If this ruling requires the governmental body to release all or part of the requested information, the governmental body is responsible for taking the next step. Based on the statute, the attorney general expects that, within 10 calendar days of this ruling, the governmental body will do one of the following three things: 1) release the public records; 2) notify the requestor of the exact day, time, and place that copies of the records will be provided or that the records can be inspected; or 3) notify the requestor of the governmental body's intent to challenge this letter ruling in court. If the governmental body fails to do one of these three things within 10 calendar days of this ruling, then the requestor should report that failure to the attorney general's Open Government Hotline, toll free, at 877/673-6839. The requestor may also file a complaint with the district or county attorney. Id. § 552.3215(e).

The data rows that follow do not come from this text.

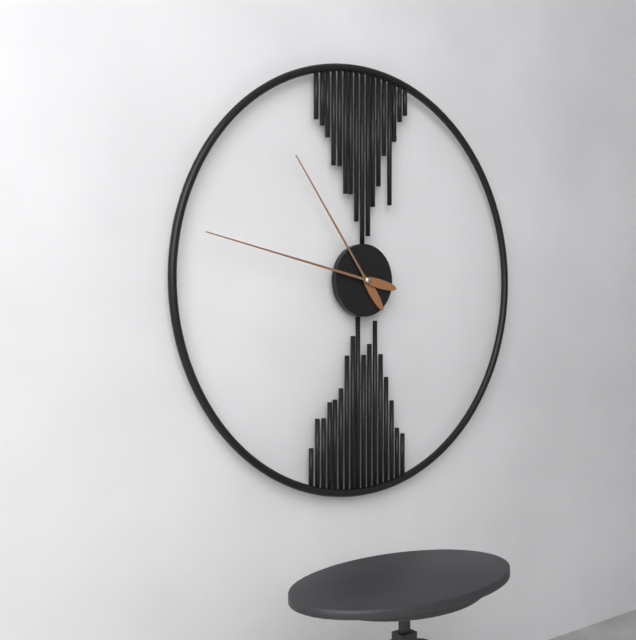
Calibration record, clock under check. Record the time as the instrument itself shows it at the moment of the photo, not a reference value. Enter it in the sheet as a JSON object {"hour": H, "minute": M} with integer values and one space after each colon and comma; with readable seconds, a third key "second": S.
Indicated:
{"hour": 10, "minute": 47}
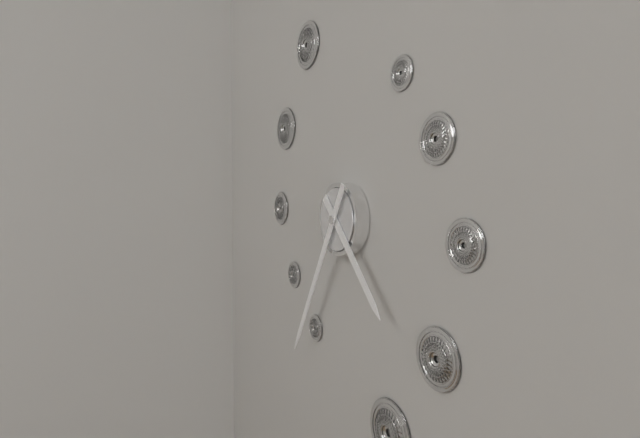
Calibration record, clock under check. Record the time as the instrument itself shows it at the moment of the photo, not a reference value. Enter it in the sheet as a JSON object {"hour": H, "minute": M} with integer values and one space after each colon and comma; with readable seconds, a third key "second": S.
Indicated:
{"hour": 4, "minute": 35}
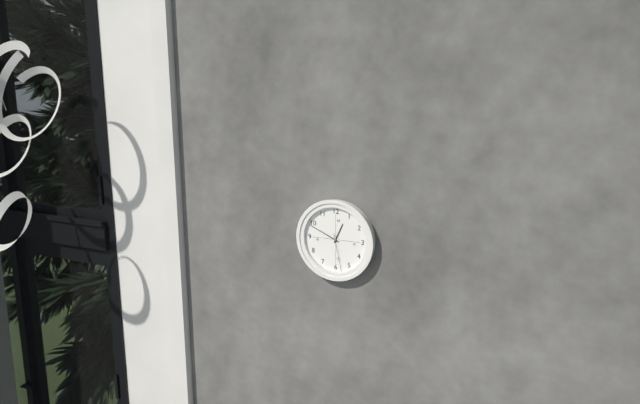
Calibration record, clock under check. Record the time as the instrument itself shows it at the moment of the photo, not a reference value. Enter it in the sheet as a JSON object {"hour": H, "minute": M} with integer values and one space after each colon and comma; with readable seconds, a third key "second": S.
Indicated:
{"hour": 12, "minute": 49}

If this ruling requires or permits the governmental body to withhold all or some of the requested information, the requestor can appeal that decision by suing the governmental body. Id. § 552.321(a); Texas Department of Public Safety v. Gilbreath, 842 S.W.2d 408,411 (Tex. App.--Austin 1992, no writ).

Please remember that under the Act the release of information triggers certain procedures for costs and charges to the requestor. If records are released in compliance with this ruling, be sure that all charges for the information are at or below the legal amounts. Questions or complaints about over-charging must be directed to Hadassah Schloss at the Texas Building and Procurement Commission at 512/475-2497.

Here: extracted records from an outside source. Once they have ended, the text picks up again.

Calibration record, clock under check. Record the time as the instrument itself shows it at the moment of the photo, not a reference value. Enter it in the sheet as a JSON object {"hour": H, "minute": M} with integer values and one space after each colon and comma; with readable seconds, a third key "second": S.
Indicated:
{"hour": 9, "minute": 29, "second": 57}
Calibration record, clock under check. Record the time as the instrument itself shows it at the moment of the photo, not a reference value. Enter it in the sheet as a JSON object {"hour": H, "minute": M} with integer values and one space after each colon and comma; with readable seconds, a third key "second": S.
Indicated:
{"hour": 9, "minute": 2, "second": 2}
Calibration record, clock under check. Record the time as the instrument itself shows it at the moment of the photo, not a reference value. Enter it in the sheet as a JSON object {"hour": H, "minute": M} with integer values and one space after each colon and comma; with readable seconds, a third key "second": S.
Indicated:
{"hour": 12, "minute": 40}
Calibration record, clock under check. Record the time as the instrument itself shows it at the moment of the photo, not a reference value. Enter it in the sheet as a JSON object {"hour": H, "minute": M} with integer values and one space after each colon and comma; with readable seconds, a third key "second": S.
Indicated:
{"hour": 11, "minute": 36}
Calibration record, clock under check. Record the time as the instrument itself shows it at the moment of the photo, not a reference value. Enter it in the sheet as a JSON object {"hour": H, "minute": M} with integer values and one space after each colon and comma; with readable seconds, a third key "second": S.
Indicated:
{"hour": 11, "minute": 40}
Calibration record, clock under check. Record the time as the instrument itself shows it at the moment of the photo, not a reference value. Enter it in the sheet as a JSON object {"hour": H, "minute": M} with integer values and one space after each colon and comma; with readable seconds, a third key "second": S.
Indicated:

If the governmental body, the requestor, or any other person has questions or comments about this ruling, they may contact our office. Although there is no statutory deadline for contacting us, the attorney general prefers to receive any comments within 10 calendar days of the date of this ruling.

Sincerely,

Ronald J. Bounds
Assistant Attorney General
Open Records Division
RJB/sdk
Ref: ID# 155673
Enc: Marked documents

c: Mr. D. Lynn Tate
Underwood, Wilson, Berry, Stein & Johnson, PC
P.O. Box 9158
Amarillo, Texas 79105-9158
(w/o enclosures)


 

Footnotes

1. We assume that the "representative sample" of transcripts submitted to this office is truly representative of the requested transcripts as a whole. See Open Records Decision Nos. 499 (1988), 497 (1988). This open records letter does not reach and, therefore, does not authorize the withholding of any other requested records to the extent that those records contain substantially different types of information than that submitted to this office.

2. Section 552.101 of the Government Code excepts from disclosure information considered to be confidential by law, either constitutional, statutory, or by judicial decision. Section 552.101 encompasses information protected by the common law right to privacy.